- Exercise brief
Could you output, exactly and with nothing else, every line from the one that contains "an IHC histopathology" through the last line of the listing below?

- Information provided
──────

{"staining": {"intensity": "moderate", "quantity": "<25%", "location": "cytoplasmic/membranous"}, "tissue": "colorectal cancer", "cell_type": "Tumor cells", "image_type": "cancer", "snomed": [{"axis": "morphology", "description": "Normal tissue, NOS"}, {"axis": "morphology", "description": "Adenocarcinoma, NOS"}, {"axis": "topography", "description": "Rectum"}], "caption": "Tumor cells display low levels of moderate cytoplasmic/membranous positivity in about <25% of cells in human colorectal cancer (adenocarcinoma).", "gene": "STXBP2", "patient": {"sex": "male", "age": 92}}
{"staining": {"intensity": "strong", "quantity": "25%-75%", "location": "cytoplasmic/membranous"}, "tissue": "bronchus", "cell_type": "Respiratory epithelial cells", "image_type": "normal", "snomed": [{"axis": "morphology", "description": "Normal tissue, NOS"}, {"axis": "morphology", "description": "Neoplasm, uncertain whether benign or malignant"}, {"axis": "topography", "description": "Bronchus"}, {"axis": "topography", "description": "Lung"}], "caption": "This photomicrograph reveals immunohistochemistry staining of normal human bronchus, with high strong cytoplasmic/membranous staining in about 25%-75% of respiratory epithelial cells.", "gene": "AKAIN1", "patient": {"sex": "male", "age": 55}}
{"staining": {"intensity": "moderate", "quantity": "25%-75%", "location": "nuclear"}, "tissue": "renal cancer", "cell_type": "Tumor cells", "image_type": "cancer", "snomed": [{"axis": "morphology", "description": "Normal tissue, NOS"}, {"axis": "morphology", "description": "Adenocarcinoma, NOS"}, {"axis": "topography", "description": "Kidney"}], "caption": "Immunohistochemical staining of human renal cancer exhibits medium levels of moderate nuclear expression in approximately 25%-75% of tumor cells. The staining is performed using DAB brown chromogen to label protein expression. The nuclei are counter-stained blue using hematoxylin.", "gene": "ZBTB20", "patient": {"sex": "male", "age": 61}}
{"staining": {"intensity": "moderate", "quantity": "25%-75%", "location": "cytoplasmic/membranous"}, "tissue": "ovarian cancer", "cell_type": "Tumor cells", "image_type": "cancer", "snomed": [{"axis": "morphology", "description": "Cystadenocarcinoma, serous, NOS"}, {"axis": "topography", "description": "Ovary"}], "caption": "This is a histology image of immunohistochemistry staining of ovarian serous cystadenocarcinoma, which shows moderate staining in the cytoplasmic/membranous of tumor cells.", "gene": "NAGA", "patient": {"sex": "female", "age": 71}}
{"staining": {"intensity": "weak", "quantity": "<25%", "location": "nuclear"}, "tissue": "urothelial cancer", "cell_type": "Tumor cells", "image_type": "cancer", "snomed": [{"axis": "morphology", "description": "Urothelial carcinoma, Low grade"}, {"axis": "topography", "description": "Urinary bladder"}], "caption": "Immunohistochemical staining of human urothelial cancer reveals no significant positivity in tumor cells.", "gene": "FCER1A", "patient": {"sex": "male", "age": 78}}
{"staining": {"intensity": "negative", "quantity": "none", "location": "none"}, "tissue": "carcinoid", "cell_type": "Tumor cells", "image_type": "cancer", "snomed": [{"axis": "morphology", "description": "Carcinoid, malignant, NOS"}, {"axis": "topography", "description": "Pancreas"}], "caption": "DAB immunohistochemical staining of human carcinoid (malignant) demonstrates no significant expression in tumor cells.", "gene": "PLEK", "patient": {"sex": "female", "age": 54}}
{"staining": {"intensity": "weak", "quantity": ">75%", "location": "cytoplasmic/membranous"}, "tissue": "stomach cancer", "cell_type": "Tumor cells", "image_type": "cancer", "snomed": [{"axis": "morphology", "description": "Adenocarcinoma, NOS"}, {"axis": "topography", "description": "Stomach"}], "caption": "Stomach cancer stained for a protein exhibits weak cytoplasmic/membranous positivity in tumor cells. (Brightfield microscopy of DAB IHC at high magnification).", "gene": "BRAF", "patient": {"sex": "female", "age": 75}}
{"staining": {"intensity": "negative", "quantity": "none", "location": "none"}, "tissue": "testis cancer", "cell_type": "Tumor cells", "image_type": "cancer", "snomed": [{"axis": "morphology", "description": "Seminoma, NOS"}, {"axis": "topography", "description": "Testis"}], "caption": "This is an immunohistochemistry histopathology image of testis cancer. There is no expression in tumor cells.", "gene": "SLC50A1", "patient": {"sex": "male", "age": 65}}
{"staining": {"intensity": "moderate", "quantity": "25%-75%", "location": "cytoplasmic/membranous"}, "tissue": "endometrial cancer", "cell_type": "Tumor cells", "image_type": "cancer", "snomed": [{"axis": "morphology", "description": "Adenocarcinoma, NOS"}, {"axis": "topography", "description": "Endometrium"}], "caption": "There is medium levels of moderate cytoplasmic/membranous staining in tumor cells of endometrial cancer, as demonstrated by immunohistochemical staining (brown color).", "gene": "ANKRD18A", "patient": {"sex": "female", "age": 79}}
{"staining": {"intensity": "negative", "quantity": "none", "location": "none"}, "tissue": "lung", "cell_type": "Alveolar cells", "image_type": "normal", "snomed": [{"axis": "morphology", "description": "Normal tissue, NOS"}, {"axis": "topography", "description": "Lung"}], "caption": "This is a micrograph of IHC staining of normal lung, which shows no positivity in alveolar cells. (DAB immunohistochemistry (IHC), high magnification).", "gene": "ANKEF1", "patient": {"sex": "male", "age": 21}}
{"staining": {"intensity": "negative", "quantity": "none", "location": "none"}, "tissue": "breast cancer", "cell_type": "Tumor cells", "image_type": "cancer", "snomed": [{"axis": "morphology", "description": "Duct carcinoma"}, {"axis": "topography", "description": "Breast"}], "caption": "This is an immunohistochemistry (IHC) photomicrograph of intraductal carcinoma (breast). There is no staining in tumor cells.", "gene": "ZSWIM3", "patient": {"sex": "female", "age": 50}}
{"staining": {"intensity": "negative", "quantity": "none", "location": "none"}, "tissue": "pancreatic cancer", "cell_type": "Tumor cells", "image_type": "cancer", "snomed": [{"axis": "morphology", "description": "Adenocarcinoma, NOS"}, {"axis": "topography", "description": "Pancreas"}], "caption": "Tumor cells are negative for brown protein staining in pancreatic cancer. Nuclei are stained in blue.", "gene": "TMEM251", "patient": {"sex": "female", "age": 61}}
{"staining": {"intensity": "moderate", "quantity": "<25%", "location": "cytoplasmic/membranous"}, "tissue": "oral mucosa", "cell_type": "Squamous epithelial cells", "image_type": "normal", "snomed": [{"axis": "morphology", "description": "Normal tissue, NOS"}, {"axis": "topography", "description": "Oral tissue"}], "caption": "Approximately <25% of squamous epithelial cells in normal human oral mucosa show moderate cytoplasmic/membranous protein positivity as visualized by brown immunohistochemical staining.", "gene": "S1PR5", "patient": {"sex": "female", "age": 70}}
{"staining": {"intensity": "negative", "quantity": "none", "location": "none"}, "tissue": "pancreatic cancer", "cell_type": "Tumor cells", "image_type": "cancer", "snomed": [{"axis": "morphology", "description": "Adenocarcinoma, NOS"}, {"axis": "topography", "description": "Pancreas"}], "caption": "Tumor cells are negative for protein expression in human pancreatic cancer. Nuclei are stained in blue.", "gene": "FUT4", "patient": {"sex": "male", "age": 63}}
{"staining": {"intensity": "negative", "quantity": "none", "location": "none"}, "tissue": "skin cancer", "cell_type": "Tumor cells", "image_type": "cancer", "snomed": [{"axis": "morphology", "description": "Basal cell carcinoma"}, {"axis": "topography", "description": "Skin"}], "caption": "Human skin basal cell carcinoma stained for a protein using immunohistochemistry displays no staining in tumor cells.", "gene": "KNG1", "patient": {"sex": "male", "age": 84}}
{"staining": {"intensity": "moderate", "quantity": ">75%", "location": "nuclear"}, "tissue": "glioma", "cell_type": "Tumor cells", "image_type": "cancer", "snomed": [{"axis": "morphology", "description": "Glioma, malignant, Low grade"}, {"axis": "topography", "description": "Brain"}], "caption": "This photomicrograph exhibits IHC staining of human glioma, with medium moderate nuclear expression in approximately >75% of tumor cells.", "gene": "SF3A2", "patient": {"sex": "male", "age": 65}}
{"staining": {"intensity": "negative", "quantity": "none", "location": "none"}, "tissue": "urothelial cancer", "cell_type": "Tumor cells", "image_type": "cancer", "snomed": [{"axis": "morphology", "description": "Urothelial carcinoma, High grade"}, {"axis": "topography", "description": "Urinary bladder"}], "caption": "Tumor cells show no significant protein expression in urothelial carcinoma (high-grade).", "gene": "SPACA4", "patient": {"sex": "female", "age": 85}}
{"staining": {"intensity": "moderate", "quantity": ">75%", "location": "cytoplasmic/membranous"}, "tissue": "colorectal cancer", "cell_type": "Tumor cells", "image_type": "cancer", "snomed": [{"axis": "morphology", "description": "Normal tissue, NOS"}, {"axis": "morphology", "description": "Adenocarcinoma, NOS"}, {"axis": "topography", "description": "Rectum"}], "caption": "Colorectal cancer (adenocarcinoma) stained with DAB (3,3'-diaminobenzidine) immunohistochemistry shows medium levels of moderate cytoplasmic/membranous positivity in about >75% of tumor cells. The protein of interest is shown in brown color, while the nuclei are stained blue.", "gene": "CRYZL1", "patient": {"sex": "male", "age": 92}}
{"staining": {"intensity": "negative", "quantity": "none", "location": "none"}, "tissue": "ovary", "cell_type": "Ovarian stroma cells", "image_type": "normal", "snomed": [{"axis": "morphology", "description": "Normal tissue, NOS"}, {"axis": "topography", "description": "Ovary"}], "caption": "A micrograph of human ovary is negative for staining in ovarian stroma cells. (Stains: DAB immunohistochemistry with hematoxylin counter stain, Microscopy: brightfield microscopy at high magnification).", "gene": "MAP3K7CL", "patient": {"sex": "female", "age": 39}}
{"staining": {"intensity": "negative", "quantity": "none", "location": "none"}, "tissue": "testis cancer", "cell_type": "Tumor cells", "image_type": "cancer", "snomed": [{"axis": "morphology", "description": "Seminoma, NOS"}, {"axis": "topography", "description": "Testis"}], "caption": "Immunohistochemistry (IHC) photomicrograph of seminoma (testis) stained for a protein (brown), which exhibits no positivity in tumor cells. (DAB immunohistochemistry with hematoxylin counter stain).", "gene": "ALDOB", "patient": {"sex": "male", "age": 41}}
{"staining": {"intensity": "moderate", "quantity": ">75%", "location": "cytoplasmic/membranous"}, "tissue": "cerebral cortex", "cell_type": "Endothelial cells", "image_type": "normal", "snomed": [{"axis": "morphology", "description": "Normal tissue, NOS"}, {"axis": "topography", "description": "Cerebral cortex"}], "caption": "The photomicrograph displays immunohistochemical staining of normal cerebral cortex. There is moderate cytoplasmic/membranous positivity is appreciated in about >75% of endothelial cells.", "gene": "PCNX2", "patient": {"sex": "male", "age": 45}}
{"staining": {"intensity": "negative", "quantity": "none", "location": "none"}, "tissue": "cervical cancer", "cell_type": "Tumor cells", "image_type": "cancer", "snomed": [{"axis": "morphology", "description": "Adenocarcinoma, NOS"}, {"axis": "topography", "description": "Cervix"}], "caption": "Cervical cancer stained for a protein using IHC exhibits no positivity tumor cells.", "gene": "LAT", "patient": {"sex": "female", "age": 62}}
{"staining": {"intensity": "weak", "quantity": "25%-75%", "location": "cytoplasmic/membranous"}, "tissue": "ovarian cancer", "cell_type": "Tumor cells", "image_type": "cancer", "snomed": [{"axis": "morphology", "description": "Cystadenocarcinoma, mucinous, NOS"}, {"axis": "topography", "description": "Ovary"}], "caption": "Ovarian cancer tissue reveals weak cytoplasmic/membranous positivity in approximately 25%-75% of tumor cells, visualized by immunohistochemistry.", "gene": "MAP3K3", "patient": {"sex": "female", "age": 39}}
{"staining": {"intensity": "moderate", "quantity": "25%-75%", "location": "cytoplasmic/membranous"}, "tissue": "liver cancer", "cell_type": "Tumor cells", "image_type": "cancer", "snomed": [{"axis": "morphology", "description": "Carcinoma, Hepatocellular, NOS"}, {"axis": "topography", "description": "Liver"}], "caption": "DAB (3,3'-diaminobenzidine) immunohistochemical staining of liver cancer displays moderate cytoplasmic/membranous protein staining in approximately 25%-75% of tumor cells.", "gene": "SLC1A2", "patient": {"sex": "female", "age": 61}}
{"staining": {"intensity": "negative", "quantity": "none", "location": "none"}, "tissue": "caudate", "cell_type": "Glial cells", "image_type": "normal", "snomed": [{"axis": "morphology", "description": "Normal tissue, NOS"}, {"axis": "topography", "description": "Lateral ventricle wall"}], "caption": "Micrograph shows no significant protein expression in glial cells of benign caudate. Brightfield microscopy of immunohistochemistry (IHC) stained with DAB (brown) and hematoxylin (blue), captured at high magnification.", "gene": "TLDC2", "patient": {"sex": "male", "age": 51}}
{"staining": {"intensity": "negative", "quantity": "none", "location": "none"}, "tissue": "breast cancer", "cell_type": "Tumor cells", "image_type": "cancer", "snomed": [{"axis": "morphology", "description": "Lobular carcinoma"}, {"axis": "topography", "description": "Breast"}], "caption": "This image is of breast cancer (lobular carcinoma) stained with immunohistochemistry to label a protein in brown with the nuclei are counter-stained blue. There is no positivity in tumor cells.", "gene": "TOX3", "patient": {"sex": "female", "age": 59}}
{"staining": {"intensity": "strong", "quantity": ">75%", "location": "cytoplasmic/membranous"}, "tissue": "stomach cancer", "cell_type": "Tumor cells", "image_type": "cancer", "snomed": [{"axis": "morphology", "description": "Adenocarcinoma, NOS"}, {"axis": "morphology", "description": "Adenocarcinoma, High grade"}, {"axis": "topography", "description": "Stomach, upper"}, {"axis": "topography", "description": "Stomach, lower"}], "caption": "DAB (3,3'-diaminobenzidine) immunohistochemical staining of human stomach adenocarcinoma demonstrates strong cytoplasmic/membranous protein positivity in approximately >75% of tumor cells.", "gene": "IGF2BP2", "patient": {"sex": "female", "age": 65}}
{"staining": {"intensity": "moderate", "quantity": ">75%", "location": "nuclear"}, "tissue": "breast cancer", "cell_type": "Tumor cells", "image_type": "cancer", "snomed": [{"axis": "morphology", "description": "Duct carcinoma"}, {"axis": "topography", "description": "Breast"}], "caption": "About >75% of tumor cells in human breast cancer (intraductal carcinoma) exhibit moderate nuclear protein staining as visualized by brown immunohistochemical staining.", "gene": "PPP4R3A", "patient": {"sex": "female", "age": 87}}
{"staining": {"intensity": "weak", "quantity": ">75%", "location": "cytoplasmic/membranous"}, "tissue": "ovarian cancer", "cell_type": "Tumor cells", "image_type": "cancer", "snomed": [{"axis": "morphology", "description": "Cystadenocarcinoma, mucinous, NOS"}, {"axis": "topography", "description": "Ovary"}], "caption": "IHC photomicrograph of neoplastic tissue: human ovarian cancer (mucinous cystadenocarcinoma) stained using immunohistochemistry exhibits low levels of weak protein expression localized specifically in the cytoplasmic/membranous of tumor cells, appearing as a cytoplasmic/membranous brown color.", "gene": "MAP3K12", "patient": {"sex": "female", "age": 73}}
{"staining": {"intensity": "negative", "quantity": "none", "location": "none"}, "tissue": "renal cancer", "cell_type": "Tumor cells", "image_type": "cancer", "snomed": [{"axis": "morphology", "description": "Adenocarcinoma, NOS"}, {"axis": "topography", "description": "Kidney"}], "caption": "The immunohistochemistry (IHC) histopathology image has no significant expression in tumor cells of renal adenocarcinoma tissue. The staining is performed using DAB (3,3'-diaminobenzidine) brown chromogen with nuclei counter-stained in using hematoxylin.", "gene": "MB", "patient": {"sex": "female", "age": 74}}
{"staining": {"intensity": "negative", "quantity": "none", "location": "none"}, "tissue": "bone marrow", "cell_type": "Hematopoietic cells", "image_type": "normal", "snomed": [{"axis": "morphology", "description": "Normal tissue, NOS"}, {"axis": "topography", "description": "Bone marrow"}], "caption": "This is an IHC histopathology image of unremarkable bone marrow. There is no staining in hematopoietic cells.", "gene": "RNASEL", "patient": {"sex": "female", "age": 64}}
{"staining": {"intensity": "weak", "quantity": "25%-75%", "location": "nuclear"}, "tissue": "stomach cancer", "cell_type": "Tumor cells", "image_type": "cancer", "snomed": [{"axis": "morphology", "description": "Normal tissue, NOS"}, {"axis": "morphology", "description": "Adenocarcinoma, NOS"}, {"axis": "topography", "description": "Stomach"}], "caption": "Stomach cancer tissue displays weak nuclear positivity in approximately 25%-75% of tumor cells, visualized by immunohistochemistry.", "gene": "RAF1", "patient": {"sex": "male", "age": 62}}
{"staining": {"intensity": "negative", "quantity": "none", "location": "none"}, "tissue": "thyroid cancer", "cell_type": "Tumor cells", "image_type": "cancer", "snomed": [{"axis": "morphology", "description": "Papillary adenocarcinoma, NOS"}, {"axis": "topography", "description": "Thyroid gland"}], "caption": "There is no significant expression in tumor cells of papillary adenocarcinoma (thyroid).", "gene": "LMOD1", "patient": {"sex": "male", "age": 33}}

──────

- Answer space
{"staining": {"intensity": "negative", "quantity": "none", "location": "none"}, "tissue": "bone marrow", "cell_type": "Hematopoietic cells", "image_type": "normal", "snomed": [{"axis": "morphology", "description": "Normal tissue, NOS"}, {"axis": "topography", "description": "Bone marrow"}], "caption": "This is an IHC histopathology image of unremarkable bone marrow. There is no staining in hematopoietic cells.", "gene": "RNASEL", "patient": {"sex": "female", "age": 64}}
{"staining": {"intensity": "weak", "quantity": "25%-75%", "location": "nuclear"}, "tissue": "stomach cancer", "cell_type": "Tumor cells", "image_type": "cancer", "snomed": [{"axis": "morphology", "description": "Normal tissue, NOS"}, {"axis": "morphology", "description": "Adenocarcinoma, NOS"}, {"axis": "topography", "description": "Stomach"}], "caption": "Stomach cancer tissue displays weak nuclear positivity in approximately 25%-75% of tumor cells, visualized by immunohistochemistry.", "gene": "RAF1", "patient": {"sex": "male", "age": 62}}
{"staining": {"intensity": "negative", "quantity": "none", "location": "none"}, "tissue": "thyroid cancer", "cell_type": "Tumor cells", "image_type": "cancer", "snomed": [{"axis": "morphology", "description": "Papillary adenocarcinoma, NOS"}, {"axis": "topography", "description": "Thyroid gland"}], "caption": "There is no significant expression in tumor cells of papillary adenocarcinoma (thyroid).", "gene": "LMOD1", "patient": {"sex": "male", "age": 33}}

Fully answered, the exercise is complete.